BACKGROUND: Nuclear factor kappa B (NF-κB) is a transcription factor typically expressed with two specific subunits (p50, p65). Investigators have reported that NF-κB is activated during the induction of in vitro long term potentiation (LTP), a paradigm of synaptic plasticity and correlate of memory, suggesting that NF-κB may be necessary for some aspects of memory encoding. Furthermore, NF-κB has been implicated as a potential requirement in behavioral tests of memory. Unfortunately, very little work has been done to explore the effects of deleting specific NF-κB subunits on memory. Studies have shown that NF-κB p50 subunit deletion (p50-/-) leads to memory deficits, however some recent studies suggest the contrary where p50-/- mice show enhanced memory in the Morris water maze (MWM). To more critically explore the role of the NF-κB p50 subunit in synaptic plasticity and memory, we assessed long term spatial memory in vivo using the MWM, and synaptic plasticity in vitro utilizing high frequency stimuli capable of eliciting LTP in slices from the hippocampus of NF-κB p50-/- versus their controls (p50+/+). RESULTS: We found that the lack of the NF-κB p50 subunit led to significant decreases in late LTP and in selective but significant alterations in MWM tests (i.e., some improvements during acquisition, but deficits during retention). CONCLUSIONS: These results support the hypothesis that the NF-κ p50 subunit is required in long term spatial memory in the hippocampus.

Strain specific differences in memory and neuropathology in a mouse model of Alzheimer's disease.

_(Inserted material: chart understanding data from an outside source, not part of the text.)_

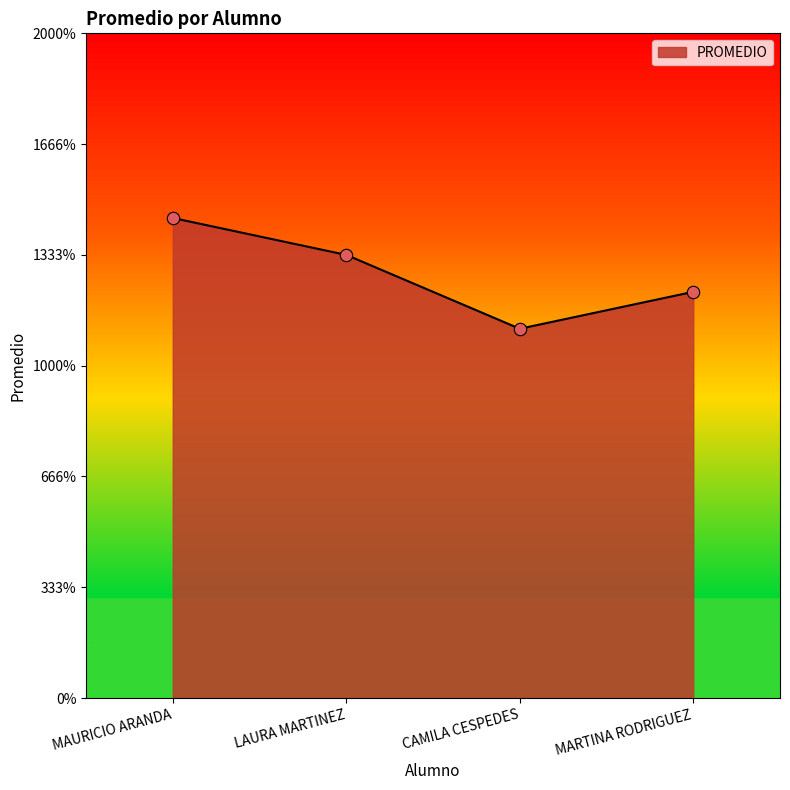

What is the ratio of the value at CAMILA CESPEDES to the value at LAURA MARTINEZ?

0.8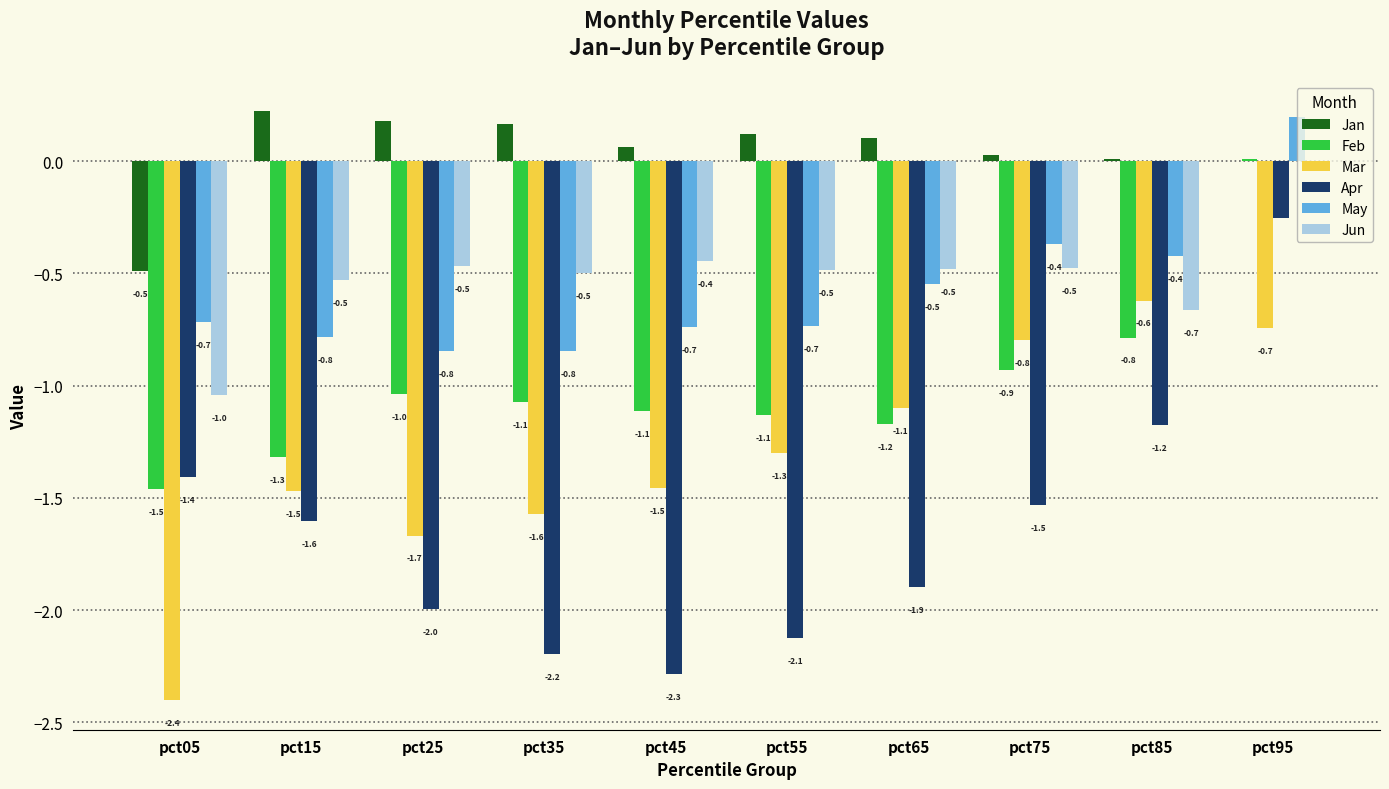

The value of May at pct35 is -0.8. True or false?

True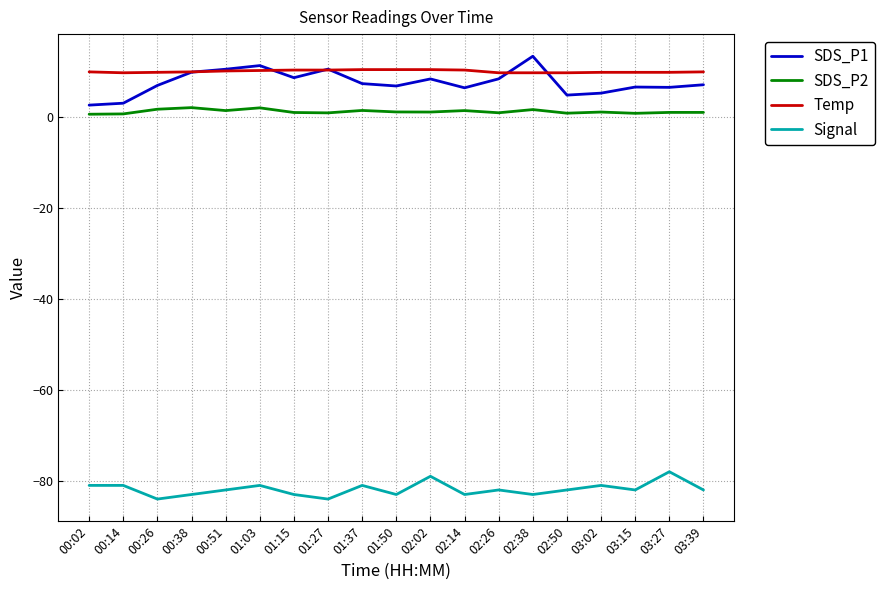

True or false: SDS_P2 has more than 0 interior local peaks.

True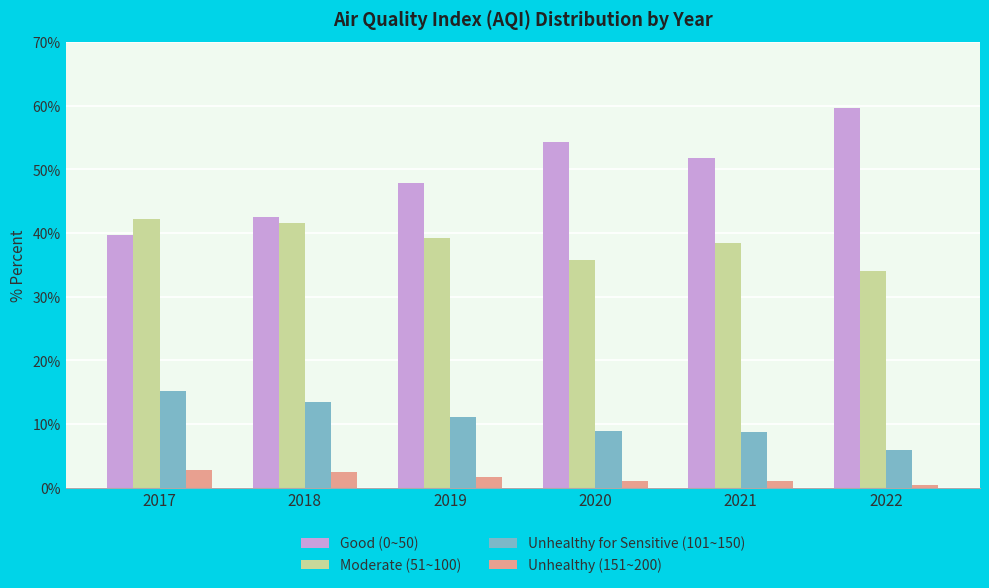

The value of Unhealthy for Sensitive (101~150) at 2020 is 3.9. True or false?

False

AIMS: Studies using transgenic mouse strains that incorporate Alzheimer's disease (AD) mutations are valuable for the identification of signaling pathways, potential drug targets, and possible mechanisms of disease that will aid in our understanding of AD. However, reports on the effects of specific AD mutations (Swedish, KM670/671NL; Indiana, V717F) on behavior (Morris water maze) and neuropathological progression have been inconsistent when comparing different genetic backgrounds in these models. Given this, investigators are compelled to more closely evaluate different background strains. The aim of the present study was to compare two commonly used TgCRND8 backgrounds, the 129SvEvTac/C57F1 strain and the C3H/C57F1 strain. MAIN METHODS: Memory function was assessed by the Morris water maze, a test for assaying hippocampal-dependent memory. We also stained with ThioflavinS in order to visualize and quantify amyloid beta (Abeta) plaques. Real time polymerase chain reaction (PCR) was used to measure insulin-degrading enzyme (IDE), an enzyme that also degrades amyloid beta. KEY FINDINGS: We found deficits in the 129SvEvTac/C57F1 strain in several parameters of the Morris water maze. In addition, amyloid plaque load expression was significantly greater in the 129SvEvTac/C57F1 as compared to the C3H/C57F1 strain as demonstrated by histochemical staining. We also observed a significant decrease in IDE, in the 129SvEvTac/C57F1 strain. SIGNIFICANCE: This study supports the notion that strain specific differences are apparent in tests of spatial memory and neuropathologic progression in AD.